Dale Junior shook his head, giving himself a beat look now, without hope. He said, “I’ll tell you, I thought more’n once of giving myself up. You know why?”

The marshal waited, not helping any.



“So I could see my folks. So I’d know they was okay. I didn’t dare write, knowing the mails would be watched.” When the marshal didn’t comment Dale Junior said, “They do that, don’t they?”

“What?”

“Watch the mails?”

“I doubt it.”

Dale Junior said, “Oh, well,” paused and said, “My old dad lost one of his legs, had it bit off by a alligator this time he’s fishing the rim canal, by Lake Okeechobee? I sure wish I could see him before we get to Gun Club. That’s where we’re going, huh, the Gun Club jail?”

“You’re going to the county lockup,” the marshal said, “to await a sentence hearing.”

“Yeah, well, that’s what they call it, account of it’s off Gun Club Road. So you’re not from around there, huh, West Palm?”

The marshal didn’t answer, seeming more interested in the sky, clouds coming in from way out over the ocean.

“Where you from anyway?”

“I live down in Miami.”

“I been there once or twice. Man, all the spies, huh? My dad’s never been to Palm Beach or seen the ocean. Never got any closer’n Twenty Mile Bend. You believe it? Spent his whole life over there around Belle Glade, Canal Point, Pahokee…” He waited, eyes on the road before saying, “You know, if we was to get off near Stuart we could take Seventy-six over to the lake, run on down to Belle Glade-it wouldn’t be more’n a few miles out of the way and I’d get to see my folks. I mean just stop and say hi, kiss my old mom…” Dale Junior turned to look at the marshal. “What would you say to that?” He waited and said, “Not much, huh?”

“Your old dad’s never been to Palm Beach or seen the ocean,” the marshal said, “but he’s been up to Starke, hasn’t he? He’s seen the Florida state prison. You have an uncle came out of there, Elvin Crowe, and another one did his time at Lake Butler. I think we’ll skip visiting any of your kin this trip.”

Dale Junior said, “My uncles’re both dead.”

And the marshal said, “By gunshot, huh? You understand how I see your people?”

Now he said, “You can speed it up some.”

Dale Junior looked over at him. “You want me to break the law?”

Raylan didn’t answer, staring at the open vista of flat land to the east, what he imagined the plains of Africa might be like.

“We could use some gas.”

“We’ll make it,” Raylan said.

“Fort Drum service plaza’s coming up.”

Raylan didn’t say anything to that.

“Aren’t you hungry?”

This time Raylan said, “I’ll see you get something at the jail.”

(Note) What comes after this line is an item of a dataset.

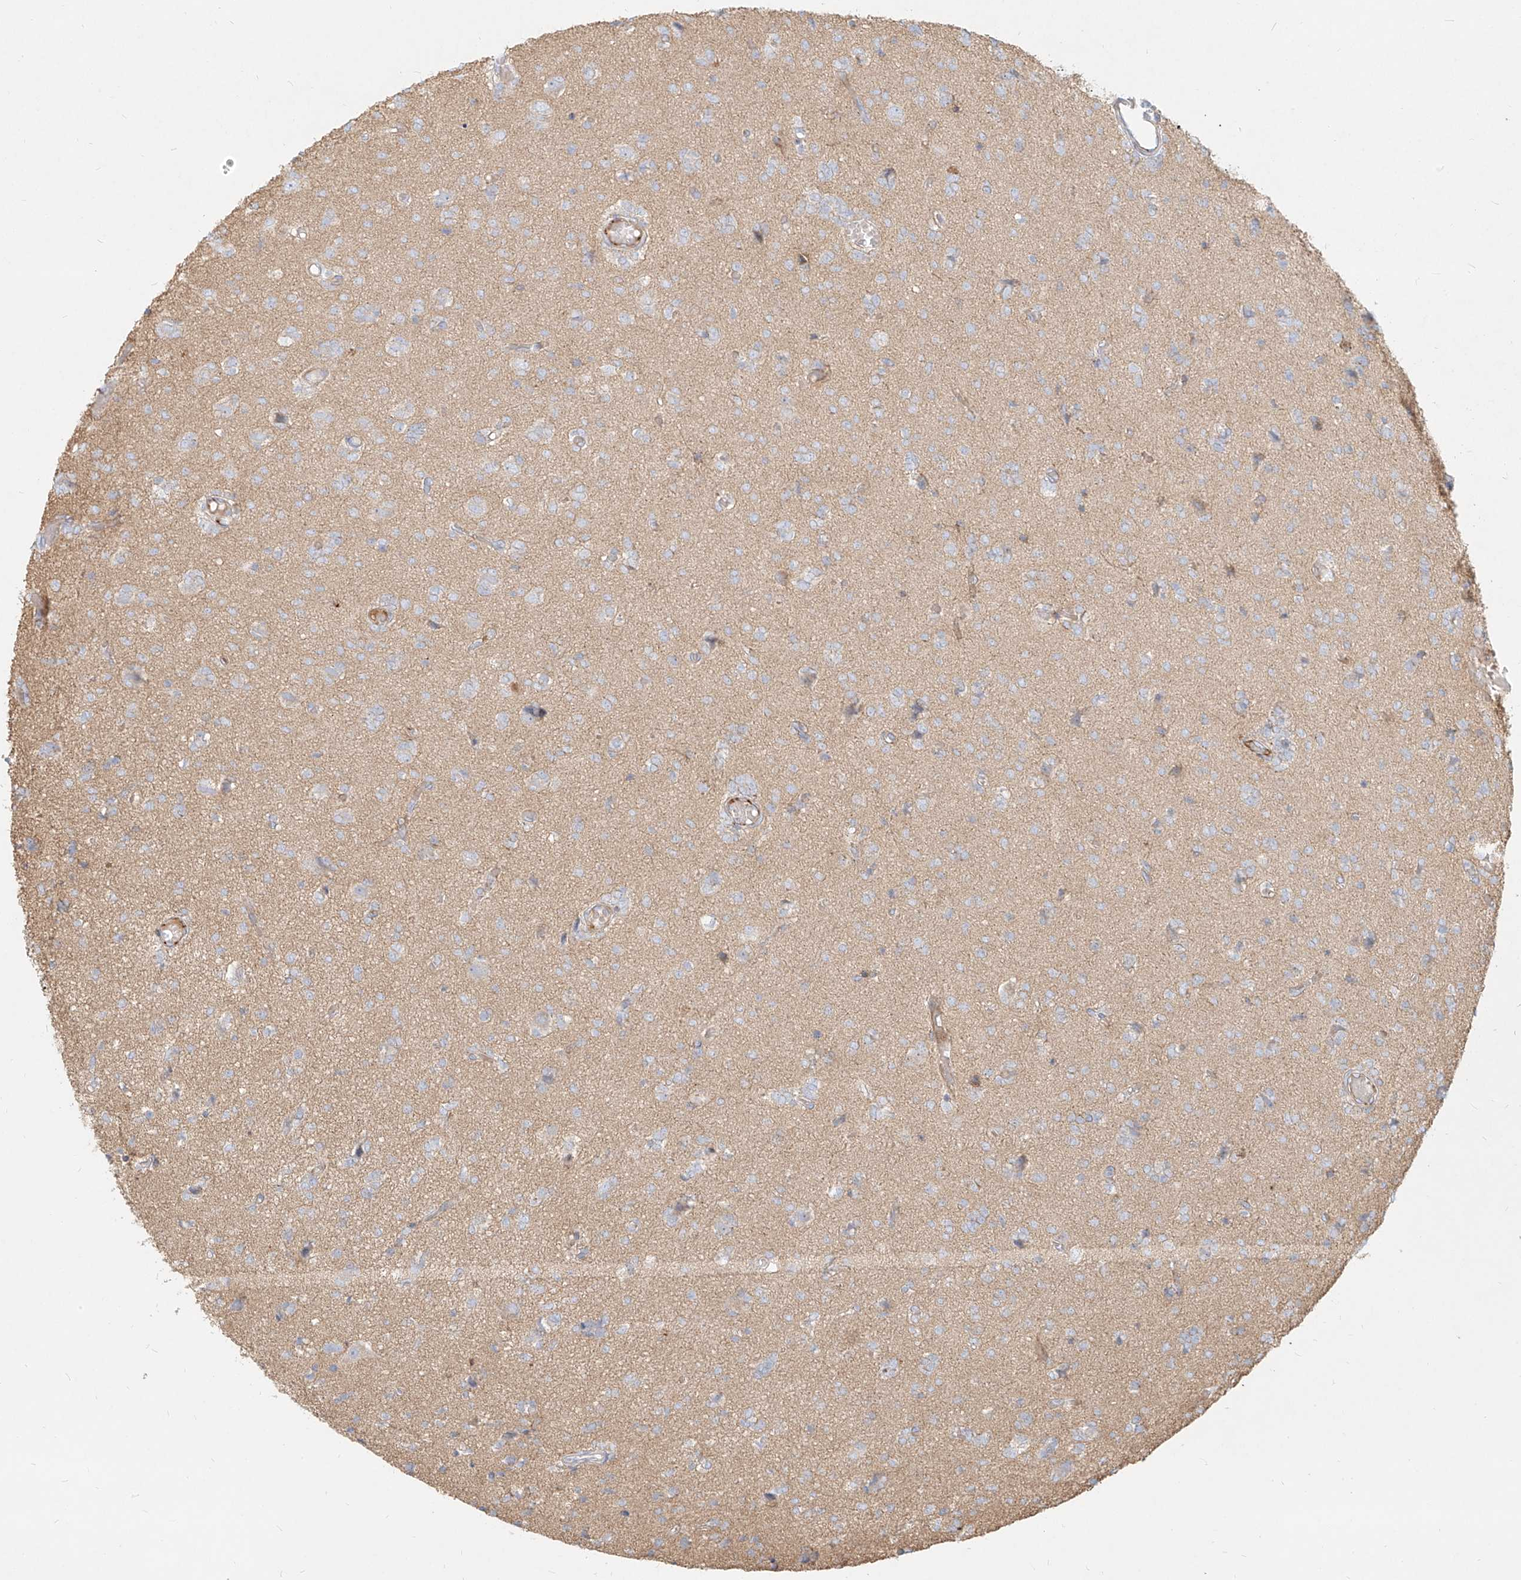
{"staining": {"intensity": "negative", "quantity": "none", "location": "none"}, "tissue": "glioma", "cell_type": "Tumor cells", "image_type": "cancer", "snomed": [{"axis": "morphology", "description": "Glioma, malignant, High grade"}, {"axis": "topography", "description": "Brain"}], "caption": "Immunohistochemistry (IHC) of human glioma shows no expression in tumor cells.", "gene": "MTX2", "patient": {"sex": "female", "age": 59}}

“I ain’t had a regular meal,” Dale Junior said, “since the day I was arrested, and you know what it was? A hamburger and fries, some onion rings. That night for supper I had potato chips. See, all day I was out looking for work. I had a job, working for a paint contractor? Scraped down and sanded this entire goddamn two-story house and the guy lets me go. That’s what they do, they use you. My trade, I drove a big goddamn cane truck from the fields to the sugarhouse-back before I had that trouble and had to take off. Now, the way the system works, what’s known as the free-enterprise system? They’re free to use you on some dirt job nobody wants and when you get done they fire you. Four dollars an hour, man, that’s the system, as good as it gets.”